▸ Problems to work on:
A. In the pilot summary below, at which hospital do the fates of the three patients converge?
B. Name every actor mentioned in the pilot summary below.

▸ Provided passage:
--- START ---
What did they leave out? Co-stars Julia Ormond and Joaquim de Almeida are out as their roles are being recast or repurposed. The pilot itself is also reportedly being completely reshot so this may not resemble the final air version.
The plot in a nutshell: The fates of three people - an NBA prospect who collapses at Duquesne University in Pittsburgh; a bride who's mortally wounded by a gunshot in Pawleys Island, South Carolina; and a factory worker clinging to life as he awaits word on a lung transplant - all converge at the Three Rivers Center for Transplant Medicine. It's there that the dedicated Andy Yablonski (Alex O'Loughlin) leads his talented transplant team, which includes the outspoken Dr. Miranda Foster (Katherine Moennig), the narcissistic Dr. David Lee (Daniel Henney) and the diligent Pam Acosta (Justina Machado). New to our clan then is Ryan Abbott (Christopher J. Hanke), an Opie-ish assistant transplant coordinator who's immediately thrown into the deep end by the head of surgery, Dr. Sophia Jordan (Julia Ormond).
--- END ---
▸ Information shown:
--- START ---
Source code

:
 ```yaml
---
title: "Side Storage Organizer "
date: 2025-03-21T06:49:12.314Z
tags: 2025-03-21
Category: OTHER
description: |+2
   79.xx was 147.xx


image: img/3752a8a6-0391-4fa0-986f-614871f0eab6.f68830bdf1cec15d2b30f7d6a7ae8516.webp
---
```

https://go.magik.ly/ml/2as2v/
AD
--- END ---
▸ Activity answers:
A. The Three Rivers Center for Transplant Medicine.

B. Julia Ormond, Joaquim de Almeida, Alex O'Loughlin, Katherine Moennig, Daniel Henney, Justina Machado, Christopher J. Hanke